Human pose images with coordinates
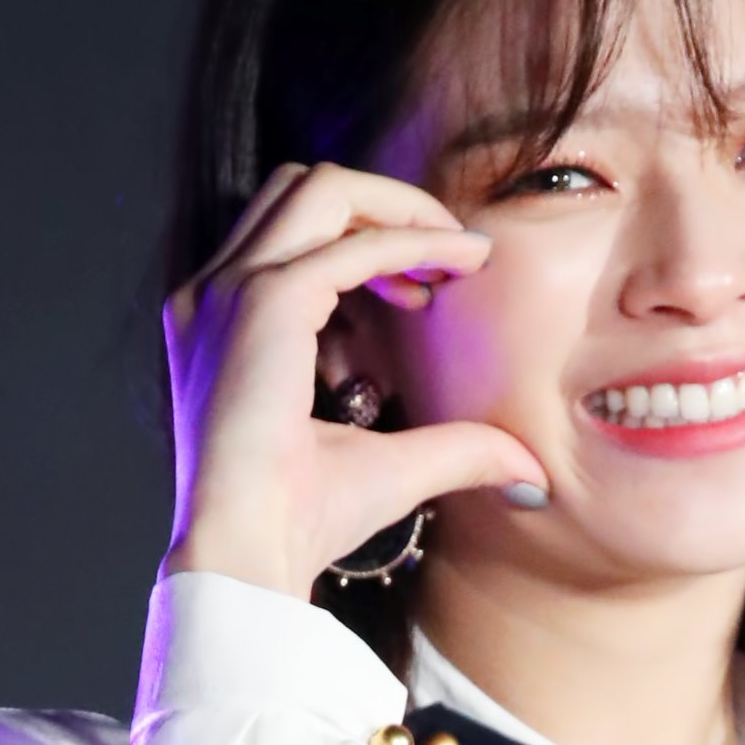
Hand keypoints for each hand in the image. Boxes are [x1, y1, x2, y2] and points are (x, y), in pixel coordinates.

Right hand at [164, 160, 544, 599]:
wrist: (248, 554)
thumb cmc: (299, 522)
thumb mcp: (392, 468)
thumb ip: (456, 449)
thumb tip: (530, 472)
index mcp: (221, 321)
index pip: (294, 235)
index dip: (370, 239)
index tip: (431, 286)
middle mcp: (214, 293)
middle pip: (303, 190)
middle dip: (386, 209)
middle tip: (453, 258)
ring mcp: (230, 291)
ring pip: (321, 189)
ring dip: (400, 209)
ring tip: (460, 255)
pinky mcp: (265, 302)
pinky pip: (352, 243)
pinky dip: (414, 241)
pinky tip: (464, 264)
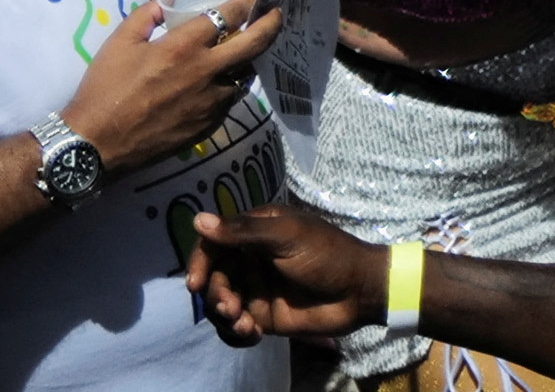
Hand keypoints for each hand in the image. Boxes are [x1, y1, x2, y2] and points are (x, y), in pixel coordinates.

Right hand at [65, 0, 282, 174]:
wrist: (95, 145)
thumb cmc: (104, 90)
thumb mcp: (118, 43)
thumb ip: (147, 15)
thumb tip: (169, 0)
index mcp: (183, 47)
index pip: (228, 15)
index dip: (247, 1)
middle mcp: (206, 72)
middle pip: (255, 43)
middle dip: (272, 23)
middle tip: (277, 14)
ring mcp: (211, 101)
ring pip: (244, 74)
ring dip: (248, 60)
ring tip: (245, 51)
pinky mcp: (209, 125)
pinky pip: (229, 100)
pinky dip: (228, 87)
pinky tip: (220, 83)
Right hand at [183, 200, 386, 340]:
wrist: (359, 292)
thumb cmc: (328, 255)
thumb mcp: (288, 236)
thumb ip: (244, 231)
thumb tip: (197, 220)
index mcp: (256, 233)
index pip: (213, 243)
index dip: (199, 262)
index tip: (195, 282)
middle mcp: (250, 259)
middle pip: (212, 278)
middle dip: (215, 295)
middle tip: (231, 307)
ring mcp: (255, 288)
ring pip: (219, 303)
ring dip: (224, 316)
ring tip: (244, 324)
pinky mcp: (261, 314)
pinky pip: (233, 325)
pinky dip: (235, 332)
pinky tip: (251, 334)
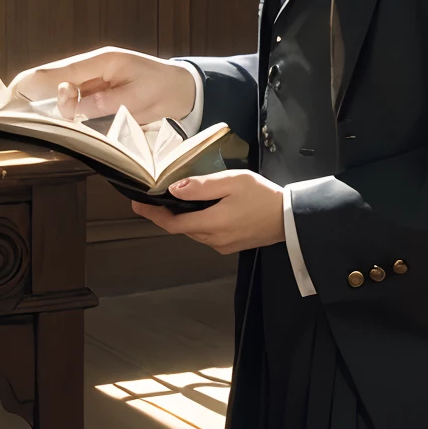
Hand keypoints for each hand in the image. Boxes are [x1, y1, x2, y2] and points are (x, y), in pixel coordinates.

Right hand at [8, 46, 197, 122]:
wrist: (182, 90)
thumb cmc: (162, 88)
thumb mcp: (136, 98)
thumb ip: (104, 103)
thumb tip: (72, 108)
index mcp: (102, 61)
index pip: (61, 70)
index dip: (35, 80)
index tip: (14, 90)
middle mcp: (94, 68)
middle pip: (58, 82)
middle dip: (47, 99)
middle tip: (49, 116)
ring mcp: (96, 80)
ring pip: (66, 94)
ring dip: (61, 109)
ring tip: (60, 121)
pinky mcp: (99, 93)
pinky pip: (78, 102)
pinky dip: (71, 113)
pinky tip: (69, 122)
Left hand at [131, 171, 285, 254]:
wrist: (290, 218)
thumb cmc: (263, 196)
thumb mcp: (232, 182)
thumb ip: (202, 186)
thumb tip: (174, 190)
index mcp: (213, 223)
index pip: (173, 223)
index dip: (153, 215)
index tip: (137, 205)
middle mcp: (214, 239)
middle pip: (181, 228)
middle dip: (166, 215)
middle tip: (152, 199)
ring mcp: (222, 245)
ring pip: (193, 232)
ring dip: (182, 219)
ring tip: (174, 201)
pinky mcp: (230, 246)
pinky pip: (206, 235)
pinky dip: (197, 223)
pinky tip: (200, 210)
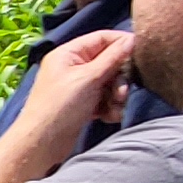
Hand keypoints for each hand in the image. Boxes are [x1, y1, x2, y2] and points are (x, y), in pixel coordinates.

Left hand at [0, 27, 133, 179]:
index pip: (101, 38)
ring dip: (116, 95)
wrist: (42, 144)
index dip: (122, 42)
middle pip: (109, 62)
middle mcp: (72, 67)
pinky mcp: (82, 105)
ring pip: (109, 83)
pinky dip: (110, 107)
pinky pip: (104, 99)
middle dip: (119, 77)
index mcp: (68, 54)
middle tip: (121, 93)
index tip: (141, 51)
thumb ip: (112, 58)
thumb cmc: (60, 106)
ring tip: (115, 108)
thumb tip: (131, 39)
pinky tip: (109, 117)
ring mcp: (77, 87)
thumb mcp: (89, 78)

- [EXERCISE AIM]
Count how many lines in the data contain the word "wrist". Reply with that number only.

- [RESPONSE TO THE EXERCISE]
6